Выбрать главу

- Не важно. Главное, как они провоцировали? - уточнил Влад.

- В основном спрашивали на блок-постах: "Слушай, у тебя мать, отец есть, нет? Почему без денег тела не отдаёте? Почему их экскаваторами закопали и нам не говорят - где?" На драку напрашивались. У одного ингушского парня в багажнике даже был помповик - но нас ни разу не досматривали. У второго тоже наверно был. На второй машине за нами немецкое телевидение ездило. Потом в Азербайджане я был, во время тамошнего периода военных переворотов. Потом Чечня началась - ещё за год до войны. Там постоянно какие-то столкновения между своими проходили, помнишь? Лабазанов, Гантамиров, Сулейманов...

- Ни одного не помню, меня ведь там тогда не было, - сказал Влад, - Я же не смотрю телевизор, не читаю газет. Только своими глазами. Ты про опыт рассказывай. Самое интересное.

- Это книги не хватит, - сказал я, - Романа, а то и собрания сочинений.

- Хорошо. Дальше потом дорасскажешь, когда сам захочешь. Опиши лучше - как изменилось твоё сознание? В двух-трёх словах? После всех этих военных приключений?

- Сознание? Ну... Как? Понял, что я не я. Что всё вокруг шире меня. Увидел себя со стороны. Ведь не случайно я потом начал экспериментировать с психоделиками, оценивать те ощущения. И ту ночь под бомбёжкой. И ту собаку, глодающую кисть трупа старика, и тех вооружённых чеченцев, ищущих шпионов по домам в районе, где я жил под бомбёжками несколько дней в чеченской семье, сидя в подвале за разговорами со стариком, которого выслал Сталин, а теперь сын подарил ему пистолет, чтобы его уже никуда не вывезли, а освободили от жизни в смертельном бою. Там я научился различать запах смерти. Не только внешний запах, но и соединяющийся с тем, что изнутри. Необычная такая хренотень, ни с чем не сравнимая - кроме некоторых наркотиков.
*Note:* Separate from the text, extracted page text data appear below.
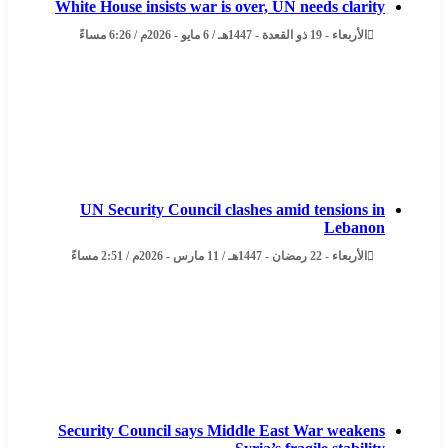
White House insists war is over, UN needs clarity
الأربعاء - 19 ذو القعدة - 1447هـ / 6 مايو - 2026م / 6:26 مساءً
UN Security Council clashes amid tensions in
Lebanon
الأربعاء - 22 رمضان - 1447هـ / 11 مارس - 2026م / 2:51 مساءً
Security Council says Middle East War weakens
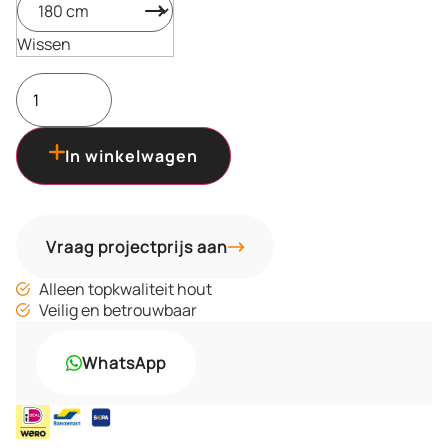
Wissen
In winkelwagen
Vraag projectprijs aan
Alleen topkwaliteit hout
Veilig en betrouwbaar
WhatsApp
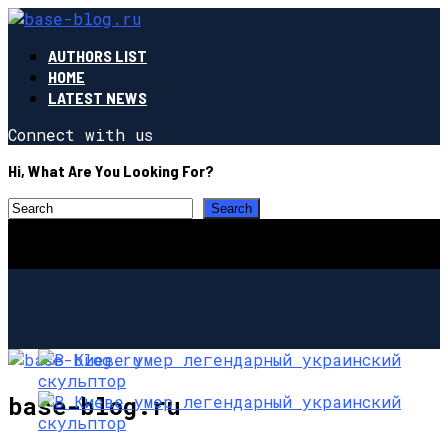
AUTHORS LIST
HOME
LATEST NEWS
Connect with us
Hi, What Are You Looking For?
base-blog.ru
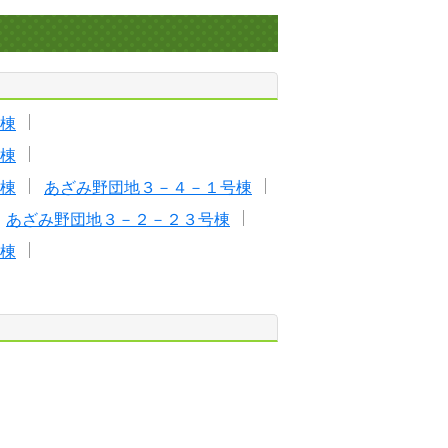
棟
棟
棟
あざみ野団地３－４－１号棟
あざみ野団地３－２－２３号棟
棟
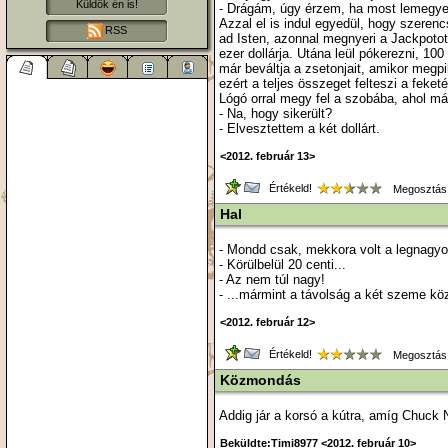
Küldök én is!
- Drágám, úgy érzem, ha most lemegyek 
Azzal el is indul egyedül, hogy szerenc
RSS
ad Isten, azonnal megnyeri a Jackpotot, 
ezer dollárja. Utána leül pókerezni, 10
már beváltja a zsetonjait, amikor megpi
ezért a teljes összeget felteszi a feket
Lógó orral megy fel a szobába, ahol már
- Na, hogy sikerült?
- Elvesztettem a két dollárt.
<2012. február 13>
Értékeld!
Megosztás
Hal
- Mondd csak, mekkora volt a legnagyob
- Körülbelül 20 centi...
- Az nem túl nagy!
- ...mármint a távolság a két szeme köz
<2012. február 12>
Értékeld!
Megosztás
Közmondás
Addig jár a korsó a kútra, amíg Chuck N
Beküldte:Timi8977 <2012. február 10>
Кстати, это ведь мой собственный запах. Как и всё остальное, я умираю с самого рождения. Как и все. И ничего такого в этом процессе нет, кроме ощущения некоторой несвежести.

Я закурил сигарету и выпил.

- А что окружающие люди? Они становятся другими, когда возвращаешься? Как если бы ты вернулся из космоса, вот я о чём... - ещё спросил он.

- Ну... После первых разов, по возвращении, люди казались мне злостными дебилами, неприятными в общении и в быту, кроме отдельных алкоголических страдальцев. Но потом я научился ценить то, что Берс и прочие буддисты называют законом кармы. Какая хорошая карма у людей, не видевших войну, не попадавших в эти неприятные ситуации. Как им повезло быть вдали от этой поганой суеты, ежесекундно круче зубной боли изматывающей твою единственную психику, угрожающую тебе обрывом единственной важной связи со всем интересным. В результате, мне кажется, я научился ценить мир по-настоящему. Свой, и вообще. В мире, в котором я стараюсь жить, нет, и не может быть войны. Несправедливой, разумеется.

- Всё равно скоро снова будет... - вздохнул Влад, - Ох, блядь, справедливая...

- Потому и будет, чтобы не было... Ну, лехаим.

И мы выпили, чокнувшись, по последней. Хотелось прогуляться по базару, да и вообще - поменять базирование, посмотреть архитектуру, мирных людей, от которых даже мы, киношные проходимцы, всего за неделю в Ханкале успели как следует отвыкнуть. По крайней мере - ваш непокорный слуга Архип.

- Неприметной тропой пробираюсь к ручью... Где трава? Где трава? Где трава высока, там, где заросли кущи... - напевал Берс негромко себе под нос, когда мы ходили по базару, жадно впитывая народные колориты Северного Кавказа.

На глаза попалось такое же чучело чёрного ворона, выряженное в мини-экипировку ОМОНа - как подарили на день рождения Гоги, только, кажется, тот экземпляр был покрупнее - и с такой же точно гравировкой на подставке: "Не делай добра, не получишь зла. ОМОН". Я подумал, какое добро сделал Гоги, что остался без правых руки и ноги - наверное, какое-нибудь сделал. Чёрт. Эта херня не имеет не малейшего отношения к действительности - почему я воспринимаю её как заветную скрижаль? Вот и все скрижали таковы - одна сплошная дуалистичная ложь. А правда в том, что сегодня руки-ноги и голова целы, а завтра, может быть, уже и нет тебя, целиком или частично. А есть только чучело этого ворона, погибшего за чужое, довольно мрачное, но, вроде бы, вполне человеческое чувство юмора.